WHAT IS NEEDED
Each line of the material holding the word "development" must be identified and copied.
** Opening DATA SHOWN block **
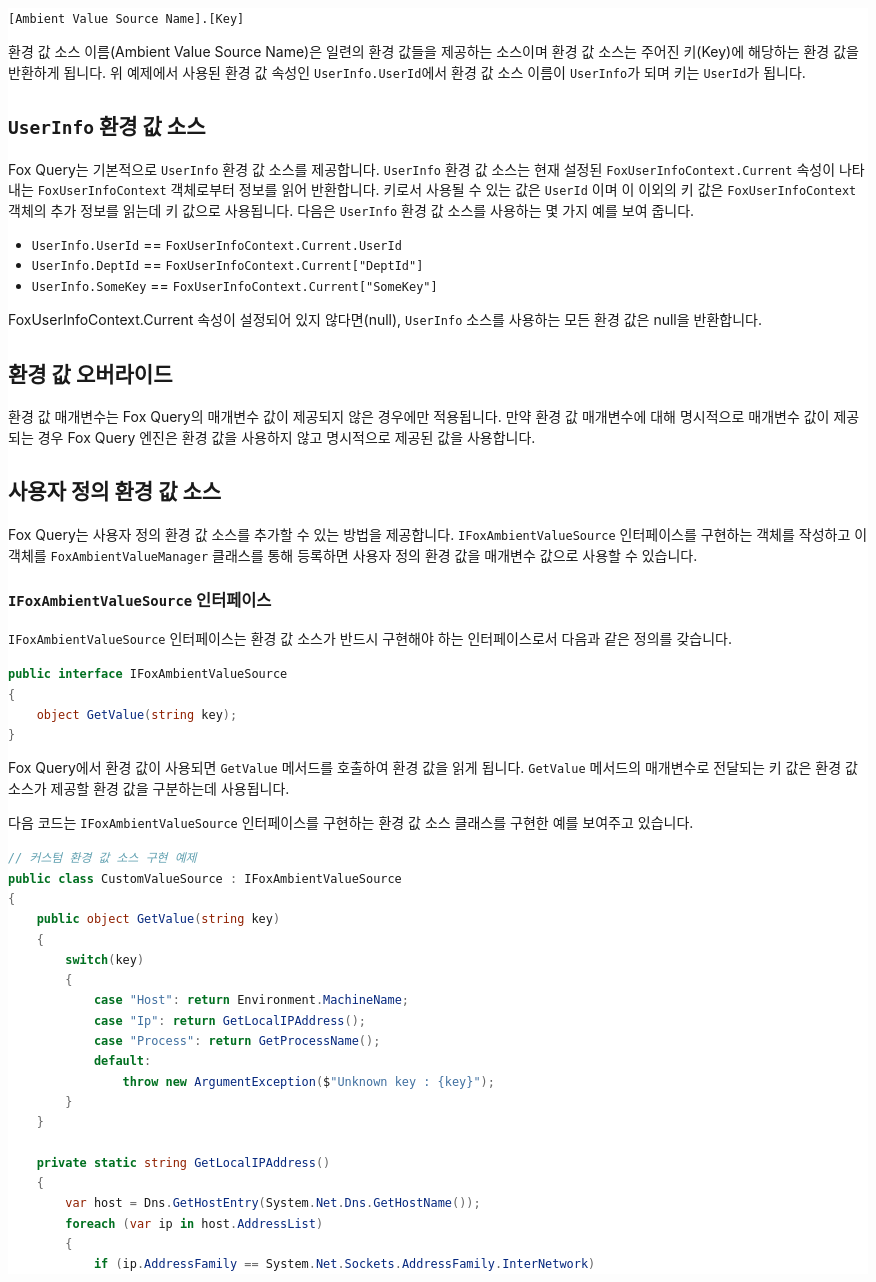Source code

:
 ```txt
[Ambient Value Source Name].[Key]
```

환경 값 소스 이름(Ambient Value Source Name)은 일련의 환경 값들을 제공하는 소스이며 환경 값 소스는 주어진 키(Key)에 해당하는 환경 값을 반환하게 됩니다. 위 예제에서 사용된 환경 값 속성인 `UserInfo.UserId`에서 환경 값 소스 이름이 `UserInfo`가 되며 키는 `UserId`가 됩니다.

## `UserInfo` 환경 값 소스

Fox Query는 기본적으로 `UserInfo` 환경 값 소스를 제공합니다. `UserInfo` 환경 값 소스는 현재 설정된 `FoxUserInfoContext.Current` 속성이 나타내는 `FoxUserInfoContext` 객체로부터 정보를 읽어 반환합니다. 키로서 사용될 수 있는 값은 `UserId` 이며 이 이외의 키 값은 `FoxUserInfoContext` 객체의 추가 정보를 읽는데 키 값으로 사용됩니다. 다음은 `UserInfo` 환경 값 소스를 사용하는 몇 가지 예를 보여 줍니다.

* `UserInfo.UserId` == `FoxUserInfoContext.Current.UserId`
* `UserInfo.DeptId` == `FoxUserInfoContext.Current["DeptId"]`
* `UserInfo.SomeKey` == `FoxUserInfoContext.Current["SomeKey"]`

FoxUserInfoContext.Current 속성이 설정되어 있지 않다면(null), `UserInfo` 소스를 사용하는 모든 환경 값은 null을 반환합니다.

## 환경 값 오버라이드

환경 값 매개변수는 Fox Query의 매개변수 값이 제공되지 않은 경우에만 적용됩니다. 만약 환경 값 매개변수에 대해 명시적으로 매개변수 값이 제공되는 경우 Fox Query 엔진은 환경 값을 사용하지 않고 명시적으로 제공된 값을 사용합니다.

## 사용자 정의 환경 값 소스

Fox Query는 사용자 정의 환경 값 소스를 추가할 수 있는 방법을 제공합니다. `IFoxAmbientValueSource` 인터페이스를 구현하는 객체를 작성하고 이 객체를 `FoxAmbientValueManager` 클래스를 통해 등록하면 사용자 정의 환경 값을 매개변수 값으로 사용할 수 있습니다.

### `IFoxAmbientValueSource` 인터페이스

`IFoxAmbientValueSource` 인터페이스는 환경 값 소스가 반드시 구현해야 하는 인터페이스로서 다음과 같은 정의를 갖습니다.

```csharp
public interface IFoxAmbientValueSource
{
    object GetValue(string key);
}
```

Fox Query에서 환경 값이 사용되면 `GetValue` 메서드를 호출하여 환경 값을 읽게 됩니다. `GetValue` 메서드의 매개변수로 전달되는 키 값은 환경 값 소스가 제공할 환경 값을 구분하는데 사용됩니다.

다음 코드는 `IFoxAmbientValueSource` 인터페이스를 구현하는 환경 값 소스 클래스를 구현한 예를 보여주고 있습니다.

```csharp
// 커스텀 환경 값 소스 구현 예제
public class CustomValueSource : IFoxAmbientValueSource
{
    public object GetValue(string key)
    {
        switch(key)
        {
            case "Host": return Environment.MachineName;
            case "Ip": return GetLocalIPAddress();
            case "Process": return GetProcessName();
            default:
                throw new ArgumentException($"Unknown key : {key}");
        }
    }

    private static string GetLocalIPAddress()
    {
        var host = Dns.GetHostEntry(System.Net.Dns.GetHostName());
        foreach (var ip in host.AddressList)
        {
            if (ip.AddressFamily == System.Net.Sockets.AddressFamily.InterNetwork)
```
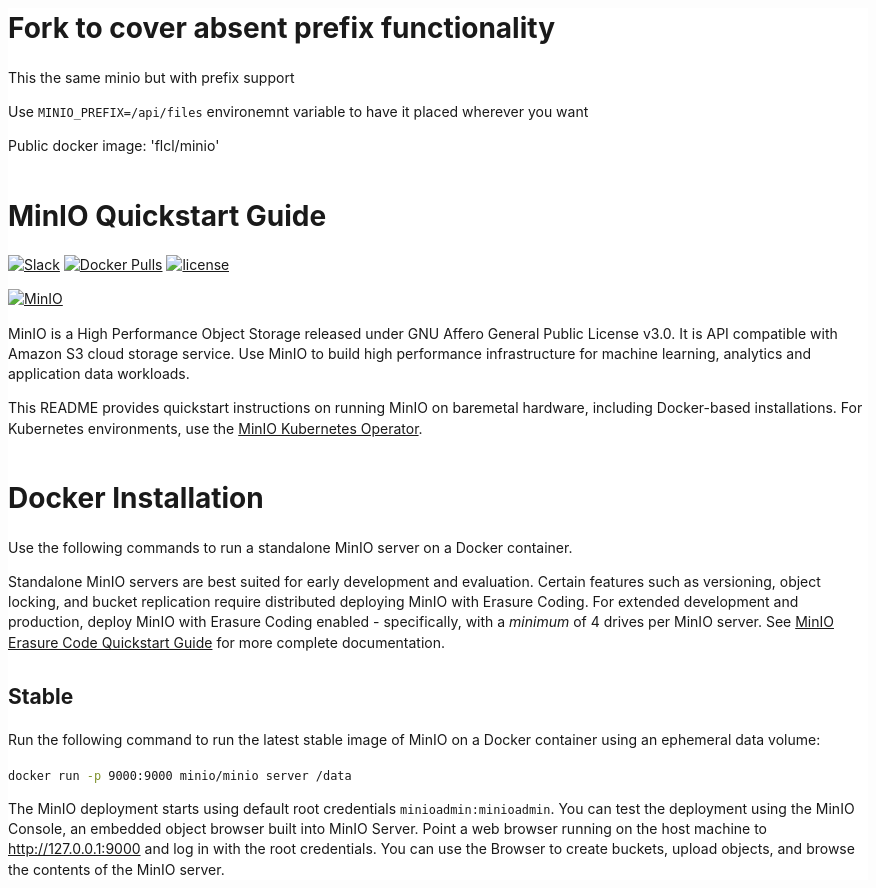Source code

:# Fork to cover absent prefix functionality

This the same minio but with prefix support

Use `MINIO_PREFIX=/api/files` environemnt variable to have it placed wherever you want

Public docker image: 'flcl/minio'

# MinIO Quickstart Guide
[![Slack](https://slack.min.io/slack?type=svg)](https://slack.min.io) [![Docker Pulls](https://img.shields.io/docker/pulls/minio/minio.svg?maxAge=604800)](https://hub.docker.com/r/minio/minio/) [![license](https://img.shields.io/badge/license-AGPL%20V3-blue)](https://github.com/minio/minio/blob/master/LICENSE)

[![MinIO](https://raw.githubusercontent.com/minio/minio/master/.github/logo.svg?sanitize=true)](https://min.io)

MinIO is a High Performance Object Storage released under GNU Affero General Public License v3.0. It is API compatible with Amazon S3 cloud storage service. Use MinIO to build high performance infrastructure for machine learning, analytics and application data workloads.

This README provides quickstart instructions on running MinIO on baremetal hardware, including Docker-based installations. For Kubernetes environments,
use the [MinIO Kubernetes Operator](https://github.com/minio/operator/blob/master/README.md).

# Docker Installation

Use the following commands to run a standalone MinIO server on a Docker container.

Standalone MinIO servers are best suited for early development and evaluation. Certain features such as versioning, object locking, and bucket replication
require distributed deploying MinIO with Erasure Coding. For extended development and production, deploy MinIO with Erasure Coding enabled - specifically,
with a *minimum* of 4 drives per MinIO server. See [MinIO Erasure Code Quickstart Guide](https://docs.min.io/docs/minio-erasure-code-quickstart-guide.html)
for more complete documentation.

## Stable

Run the following command to run the latest stable image of MinIO on a Docker container using an ephemeral data volume:

```sh
docker run -p 9000:9000 minio/minio server /data
```

The MinIO deployment starts using default root credentials `minioadmin:minioadmin`. You can test the deployment using the MinIO Console, an embedded
object browser built into MinIO Server. Point a web browser running on the host machine to http://127.0.0.1:9000 and log in with the
root credentials. You can use the Browser to create buckets, upload objects, and browse the contents of the MinIO server.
** Closing DATA SHOWN block **
ANSWER
Standalone MinIO servers are best suited for early development and evaluation. Certain features such as versioning, object locking, and bucket replication
require distributed deploying MinIO with Erasure Coding. For extended development and production, deploy MinIO with Erasure Coding enabled - specifically,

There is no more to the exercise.